As for your own analysis, it is neither wrong nor inconsistent with the above, but it proves a much weaker result: that if the sum of the harmonic series is a well defined real number, then that number is equal to itself (since it cannot be strictly greater). Of course, we don't need to play with partial sums to come to that conclusion.

Answer 5

Suppose $\exists L: \forall \epsilon \exists N: (n>N) \rightarrow (|L-\sum_{i=0}^n a_n|<\epsilon)$

Pick $\epsilon = \frac 18$, and let $n>N$, where $N$ is an integer satisfying the requisite property above. Then $2n$ will also be greater than $N$, so $|L-\sum_{i=0}^{2n} a_n|<\epsilon$. Applying the Triangle Inequality, $\sum_{i=0}^{2n} a_n<L+\frac 18$ and $\sum_{i=0}^n a_n>L-\frac 18$.

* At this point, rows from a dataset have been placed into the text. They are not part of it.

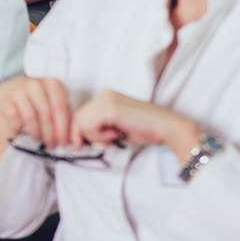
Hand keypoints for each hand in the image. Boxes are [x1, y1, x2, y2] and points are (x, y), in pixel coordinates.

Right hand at [0, 75, 73, 169]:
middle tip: (52, 146)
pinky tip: (24, 132)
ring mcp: (19, 90)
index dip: (63, 128)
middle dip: (51, 134)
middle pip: (46, 114)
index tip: (64, 143)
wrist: (10, 90)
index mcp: (52, 83)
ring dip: (37, 133)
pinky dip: (20, 128)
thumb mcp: (52, 102)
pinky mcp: (5, 99)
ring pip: (31, 117)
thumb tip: (72, 139)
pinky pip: (15, 118)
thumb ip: (63, 116)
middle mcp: (35, 84)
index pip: (61, 108)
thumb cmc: (37, 100)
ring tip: (40, 140)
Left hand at [69, 90, 198, 163]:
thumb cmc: (142, 130)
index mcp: (105, 97)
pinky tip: (116, 134)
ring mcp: (106, 99)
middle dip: (84, 136)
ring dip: (95, 137)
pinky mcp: (109, 107)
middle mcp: (104, 95)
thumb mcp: (113, 129)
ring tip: (114, 136)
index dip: (78, 133)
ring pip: (81, 123)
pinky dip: (100, 136)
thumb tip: (77, 141)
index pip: (79, 116)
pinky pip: (90, 126)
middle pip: (76, 118)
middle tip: (105, 142)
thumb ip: (97, 130)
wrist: (163, 127)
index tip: (81, 146)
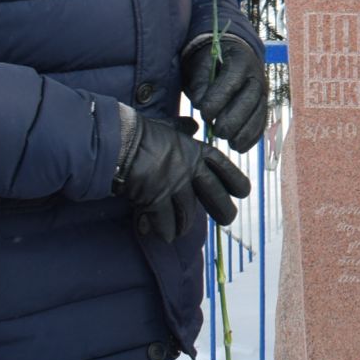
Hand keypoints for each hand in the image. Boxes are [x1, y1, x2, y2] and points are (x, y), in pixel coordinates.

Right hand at [114, 113, 251, 243]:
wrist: (116, 140)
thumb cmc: (138, 132)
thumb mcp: (166, 126)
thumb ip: (181, 128)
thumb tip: (192, 125)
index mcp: (195, 152)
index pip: (224, 168)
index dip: (236, 181)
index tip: (243, 193)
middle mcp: (189, 170)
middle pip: (216, 197)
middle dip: (224, 211)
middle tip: (227, 220)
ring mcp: (174, 185)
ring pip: (188, 215)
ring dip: (183, 226)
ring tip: (179, 231)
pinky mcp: (156, 199)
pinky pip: (165, 224)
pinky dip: (164, 232)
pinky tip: (161, 235)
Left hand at [181, 34, 267, 151]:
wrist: (229, 55)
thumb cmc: (210, 62)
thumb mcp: (200, 65)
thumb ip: (199, 83)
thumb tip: (201, 104)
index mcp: (240, 61)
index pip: (231, 82)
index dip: (218, 100)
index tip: (205, 114)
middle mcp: (257, 76)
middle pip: (249, 101)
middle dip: (232, 120)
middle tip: (217, 132)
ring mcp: (263, 91)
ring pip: (259, 114)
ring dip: (244, 132)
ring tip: (230, 143)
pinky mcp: (263, 105)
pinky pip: (262, 122)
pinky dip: (252, 137)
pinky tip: (240, 147)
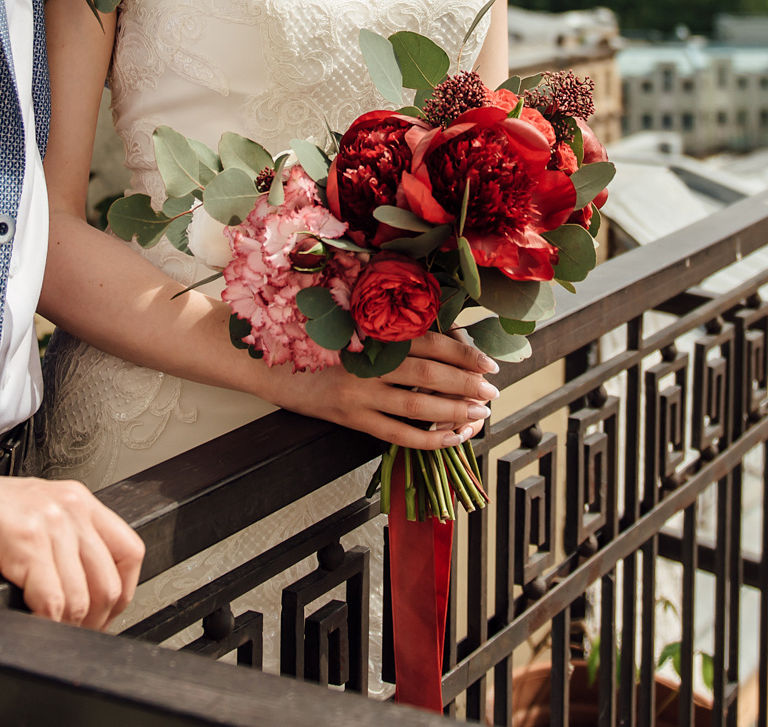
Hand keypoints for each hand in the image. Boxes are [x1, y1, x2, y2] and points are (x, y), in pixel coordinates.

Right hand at [0, 473, 143, 629]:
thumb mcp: (34, 514)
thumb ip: (63, 541)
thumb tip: (84, 590)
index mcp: (78, 501)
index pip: (129, 551)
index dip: (123, 593)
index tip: (105, 614)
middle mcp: (70, 509)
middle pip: (109, 582)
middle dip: (95, 620)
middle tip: (74, 633)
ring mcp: (50, 524)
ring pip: (82, 598)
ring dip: (68, 627)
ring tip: (49, 630)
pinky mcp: (24, 542)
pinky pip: (52, 601)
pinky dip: (47, 623)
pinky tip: (32, 622)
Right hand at [274, 331, 499, 447]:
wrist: (275, 365)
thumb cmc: (323, 343)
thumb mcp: (359, 328)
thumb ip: (398, 334)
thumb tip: (453, 343)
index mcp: (373, 332)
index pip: (430, 342)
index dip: (463, 353)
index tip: (488, 363)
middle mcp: (368, 362)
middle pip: (429, 375)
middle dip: (467, 384)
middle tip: (492, 391)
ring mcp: (359, 394)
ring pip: (417, 406)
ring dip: (454, 411)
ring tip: (480, 414)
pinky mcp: (352, 420)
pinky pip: (398, 434)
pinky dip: (429, 439)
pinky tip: (451, 438)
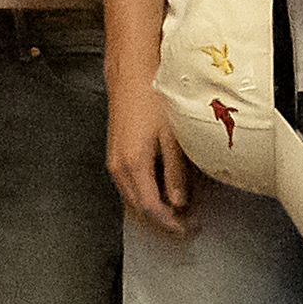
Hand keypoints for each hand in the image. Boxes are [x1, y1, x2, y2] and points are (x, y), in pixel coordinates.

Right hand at [105, 81, 191, 236]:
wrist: (131, 74)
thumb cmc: (152, 98)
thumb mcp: (172, 137)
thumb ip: (175, 173)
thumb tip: (179, 202)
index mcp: (134, 164)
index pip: (151, 208)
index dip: (170, 223)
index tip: (187, 229)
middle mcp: (119, 167)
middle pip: (139, 209)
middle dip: (162, 222)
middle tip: (187, 226)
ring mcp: (114, 161)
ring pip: (132, 199)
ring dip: (154, 210)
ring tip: (178, 213)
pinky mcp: (116, 155)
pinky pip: (129, 186)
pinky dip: (145, 197)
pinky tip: (161, 194)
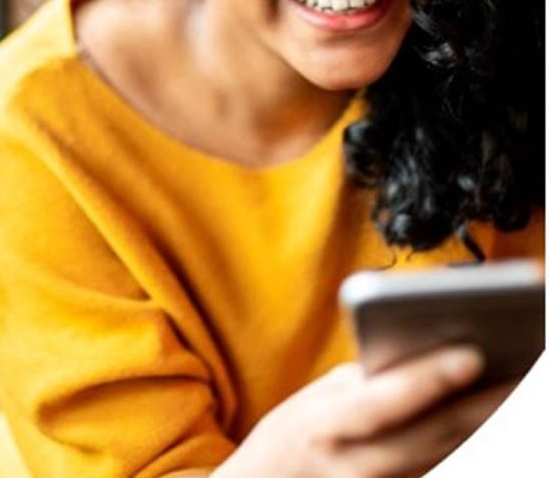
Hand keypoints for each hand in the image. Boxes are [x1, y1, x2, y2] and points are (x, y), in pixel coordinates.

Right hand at [212, 345, 513, 477]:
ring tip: (523, 387)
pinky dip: (472, 447)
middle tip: (528, 366)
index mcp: (325, 425)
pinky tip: (496, 422)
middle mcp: (355, 466)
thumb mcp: (314, 402)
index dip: (427, 379)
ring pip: (449, 458)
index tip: (472, 352)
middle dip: (485, 403)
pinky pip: (443, 472)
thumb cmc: (291, 438)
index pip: (383, 402)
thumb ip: (364, 383)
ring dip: (490, 424)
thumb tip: (425, 357)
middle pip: (432, 435)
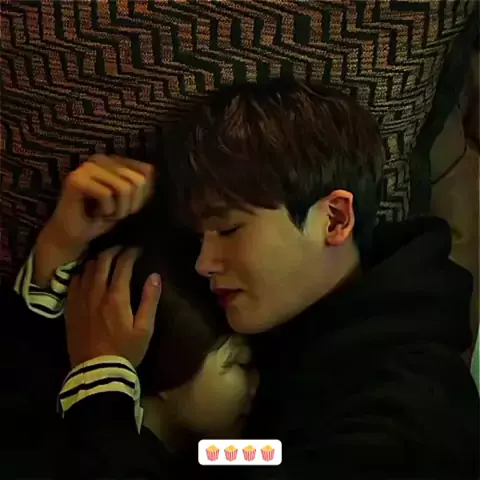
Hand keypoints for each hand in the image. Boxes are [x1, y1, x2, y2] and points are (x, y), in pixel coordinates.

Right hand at [33, 155, 153, 286]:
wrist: (75, 235)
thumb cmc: (103, 217)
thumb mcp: (131, 201)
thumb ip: (143, 187)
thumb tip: (155, 175)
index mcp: (116, 160)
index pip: (147, 171)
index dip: (143, 196)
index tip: (128, 207)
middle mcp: (101, 158)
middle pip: (138, 180)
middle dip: (131, 205)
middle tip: (116, 212)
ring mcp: (87, 167)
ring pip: (124, 188)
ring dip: (119, 210)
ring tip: (107, 213)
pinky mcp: (76, 179)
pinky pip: (106, 194)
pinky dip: (106, 211)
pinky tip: (96, 214)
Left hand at [65, 247, 161, 367]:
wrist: (96, 371)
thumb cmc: (125, 351)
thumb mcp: (144, 328)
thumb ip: (150, 300)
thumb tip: (154, 275)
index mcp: (116, 296)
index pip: (123, 264)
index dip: (131, 253)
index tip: (138, 249)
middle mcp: (96, 292)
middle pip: (102, 260)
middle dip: (114, 250)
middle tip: (123, 249)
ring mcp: (80, 299)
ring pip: (86, 268)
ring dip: (98, 260)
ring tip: (107, 260)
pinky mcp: (70, 307)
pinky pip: (74, 281)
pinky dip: (83, 273)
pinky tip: (88, 275)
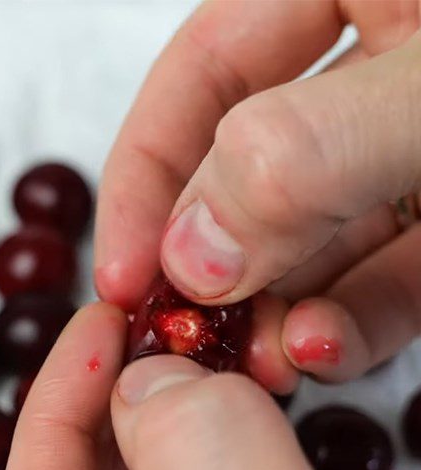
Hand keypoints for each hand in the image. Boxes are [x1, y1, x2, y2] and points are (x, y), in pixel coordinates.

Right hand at [95, 0, 420, 388]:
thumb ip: (310, 157)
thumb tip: (192, 252)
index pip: (202, 71)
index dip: (144, 177)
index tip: (121, 277)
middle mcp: (376, 64)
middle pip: (247, 170)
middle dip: (215, 268)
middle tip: (187, 339)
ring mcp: (411, 144)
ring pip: (316, 236)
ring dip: (278, 312)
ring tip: (259, 362)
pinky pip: (389, 271)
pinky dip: (352, 320)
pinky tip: (322, 351)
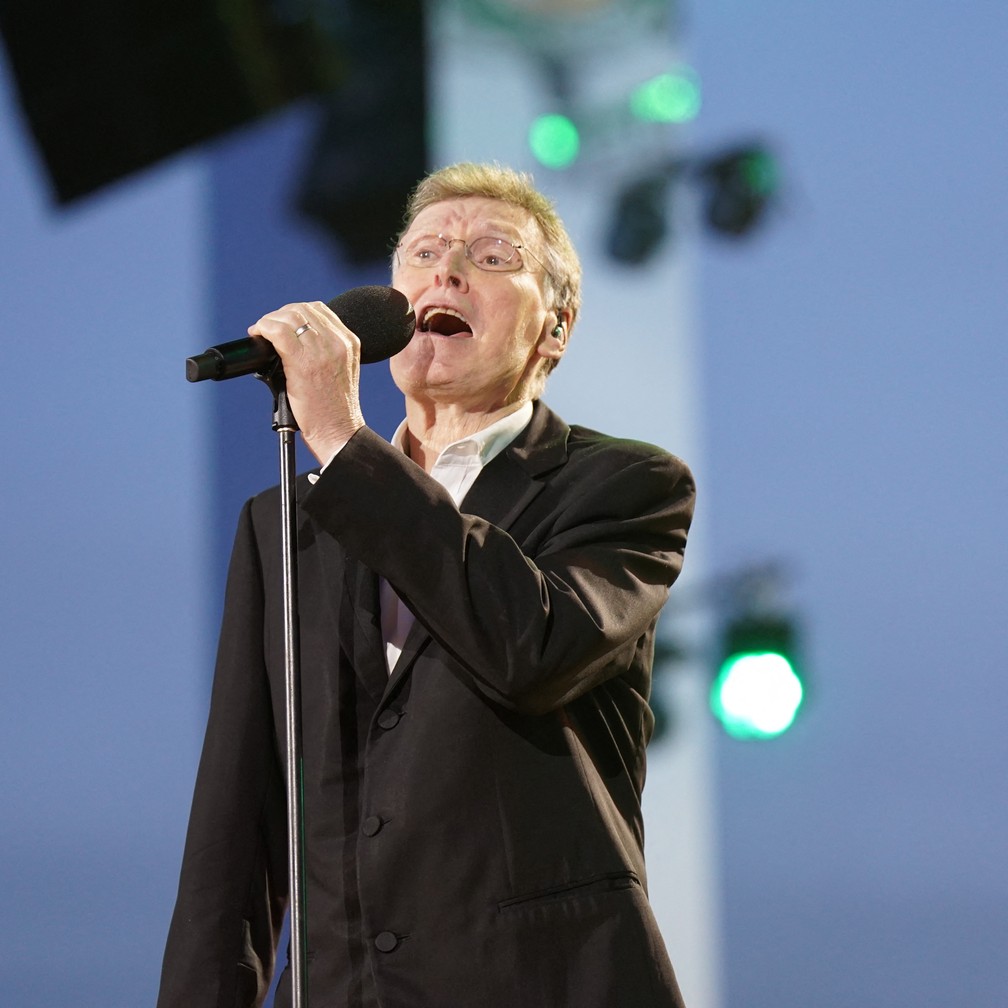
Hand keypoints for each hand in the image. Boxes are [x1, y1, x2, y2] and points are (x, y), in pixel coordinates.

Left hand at [249, 301, 365, 463]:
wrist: (337, 432)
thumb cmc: (333, 409)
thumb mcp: (339, 370)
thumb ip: (324, 351)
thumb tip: (291, 338)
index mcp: (349, 342)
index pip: (318, 309)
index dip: (293, 312)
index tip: (281, 323)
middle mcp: (338, 342)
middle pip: (302, 309)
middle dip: (279, 315)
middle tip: (266, 329)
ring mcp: (322, 351)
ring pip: (289, 317)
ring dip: (269, 321)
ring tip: (261, 332)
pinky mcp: (303, 362)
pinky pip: (278, 332)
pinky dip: (264, 329)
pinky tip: (258, 336)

But by the argument you cite in your question, $\sum_{i=0}^{2n} a_n> \frac 12+\sum_{i=0}^n a_n>\frac 12+L-\frac18=L+\frac38$. Thus we have $\sum_{i=0}^{2n} a_n>L+\frac38$ but also $\sum_{i=0}^{2n} a_n<L+\frac18$, wihch is a contradiction.

In summary, the definition of convergence constrains the behavior of the sum not only once we reach $N$, but also for every $n$ after $N$, including $2N$. So we can take arbitrarily large number of terms, and the argument you cite is not invalid simply because it needs a larger number of terms in one part than it has in another.

Answer 6

Proposition: The harmonic series diverges.

Proof: Suppose the series converges. Let S be the series sum.

Rewrite as sums of terms with even denominator and odd denominator: S = S_odd + S_even

Note first that S_even = (1/2) * S. Second, 1/(2n-1) > 1/(2n), so S_odd > S_even.

Thus, we have the contradiction that S = S_odd + S_even > (1/2)S + (1/2)S = S.

I had that proof published over a quarter-century ago. See:

Michael W. Ecker, Divergence Of The Harmonic Series By Rearrangement, The College Mathematics Journal, May 1997, Vol. 28, No. 3, p. 209-210.